### EXERCISE AIM
Go through the data below. Pull out every line that has the word "right".

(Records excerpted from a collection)
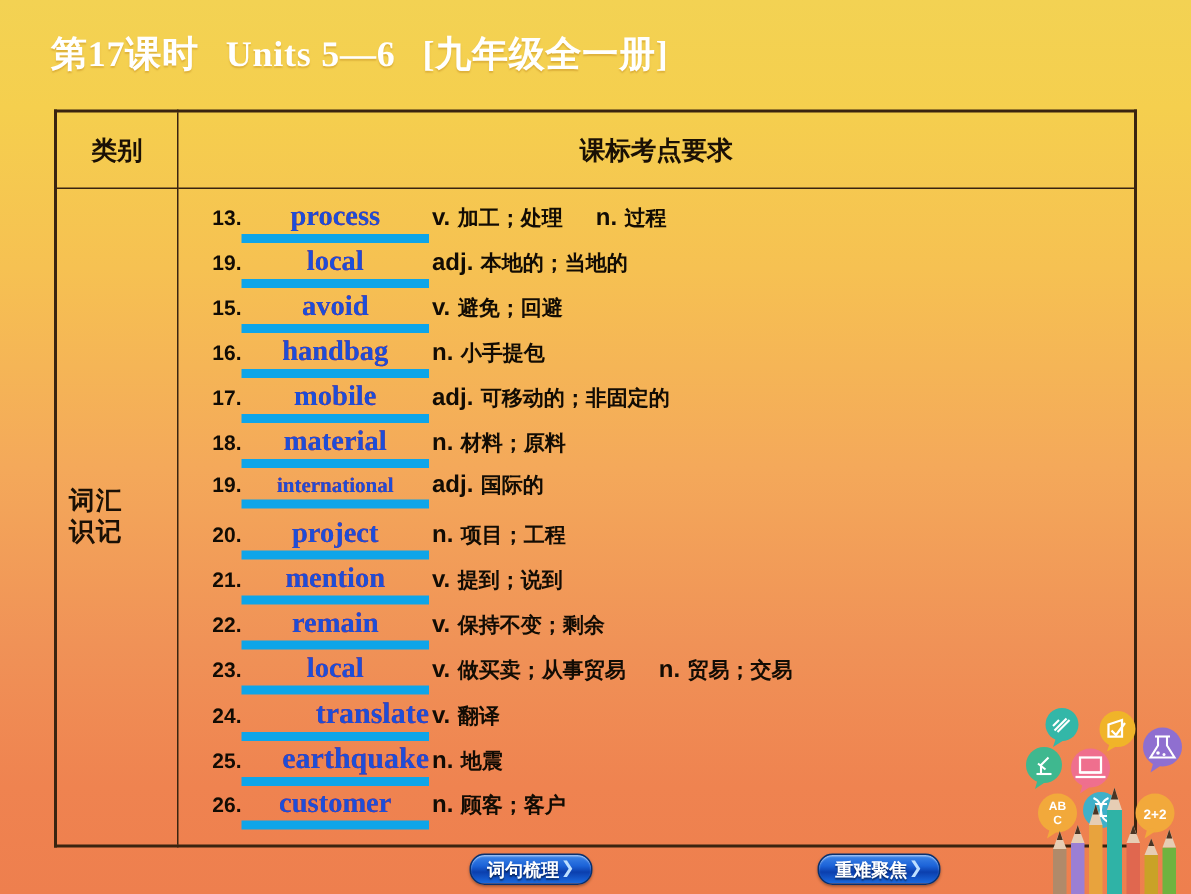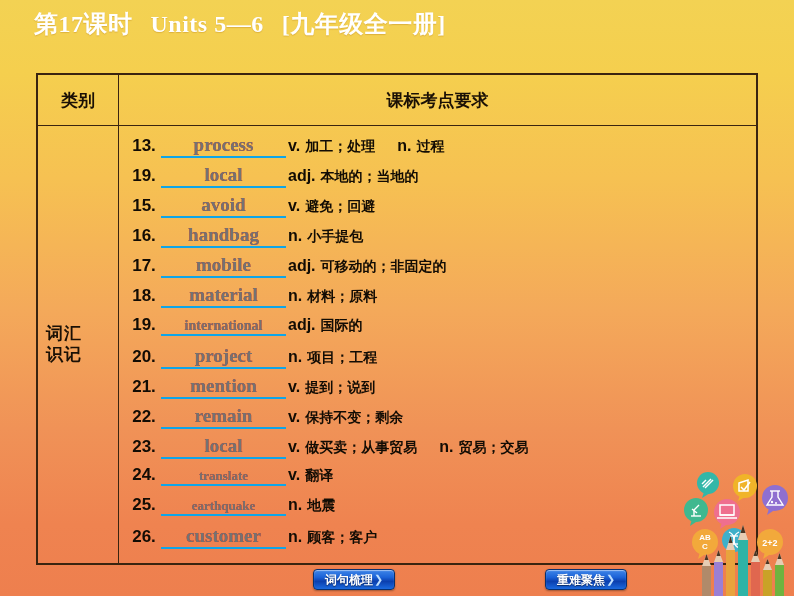--- a/index.html
+++ b/index.html
@@ -8,21 +8,21 @@
     font-family:"Liberation Sans",sans-serif;
     background:linear-gradient(to bottom,#f3d253 0%,#f5cf4e 12%,#f6c152 30%,#f4a95a 52%,#f09257 72%,#ef8350 88%,#ee7f4e 100%);
     position:relative;
   }
 
   
   #corner-art{position:absolute;right:0;bottom:0;width:114px;height:126px;pointer-events:none;}
 
   
   #slide-title{
-    position:absolute;left:34px;top:8px;
+    position:absolute;left:34px;top:20px;
     font-family:"Liberation Serif",serif;
     font-weight:bold;font-size:24px;color:#ffffff;
     letter-spacing:.5px;white-space:nowrap;
     text-shadow:0 1px 1px rgba(180,120,20,.35);
   }
   #slide-title .t-sep{display:inline-block;width:18px;}
 
   
   #vocab-table{
     position:absolute;left:36px;top:73px;width:722px;height:482px;
@@ -48,55 +48,55 @@
   #entries-cell{padding:4px 0 4px 10px;}
 
   .vrow{
     display:flex;align-items:baseline;
     height:30.1px;white-space:nowrap;
     font-family:"Liberation Serif",serif;
     color:#120c04;
   }
   .vnum{
     font-family:"Liberation Sans",sans-serif;
-    font-weight:bold;font-size:17px;
-    width:34px;flex:0 0 34px;text-align:center;
+    font-weight:bold;font-size:14px;
+    width:34px;flex:0 0 34px;text-align:right;
   }
   .vblank{
     flex:0 0 125px;width:125px;
     text-align:center;
-    border-bottom:2px solid #0ea5e9;
+    border-bottom:6px solid #0ea5e9;
     font-family:"Liberation Serif",serif;
     font-weight:bold;font-size:19px;
-    color:#737373;
+    color:#1d4ed8;
     overflow:visible;
     text-shadow:0 0 0 #e01b10;
   }
-  .vblank.tight{font-size:13px;}
+  .vblank.tight{font-size:20px;text-align:right;}
   .vblank.tighter{font-size:14px;}
   .vpos{
     font-family:"Liberation Sans",sans-serif;
     font-weight:bold;font-size:16px;color:#120c04;
     margin-left:2px;
   }
   .vcn{
     font-family:"Liberation Serif",serif;
     font-weight:bold;font-size:14px;color:#120c04;
     margin-left:5px;
   }
   .vpos2{
     font-family:"Liberation Sans",sans-serif;
     font-weight:bold;font-size:16px;color:#120c04;
     margin-left:22px;
   }
 
   
   .navbtn{
     position:absolute;bottom:6px;height:19px;width:80px;
-    border-radius:4px;
+    border-radius:10px;
     background:linear-gradient(to bottom,#3f86e8 0%,#1c63d8 38%,#0b3fae 60%,#1a6ae0 100%);
     border:1px solid #08306f;
     box-shadow:0 1px 2px rgba(0,0,0,.35), inset 0 1px 1px rgba(255,255,255,.5);
     display:flex;align-items:center;justify-content:center;
     cursor:pointer;
   }
   .navbtn .lbl{
     font-family:"Liberation Serif",serif;
     font-weight:bold;font-size:12px;color:#ffffff;
     letter-spacing:0px;line-height:1;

### ANSWER FOR THE TASK
   #corner-art{position:absolute;right:0;bottom:0;width:114px;height:126px;pointer-events:none;}
+    width:34px;flex:0 0 34px;text-align:right;
+  .vblank.tight{font-size:20px;text-align:right;}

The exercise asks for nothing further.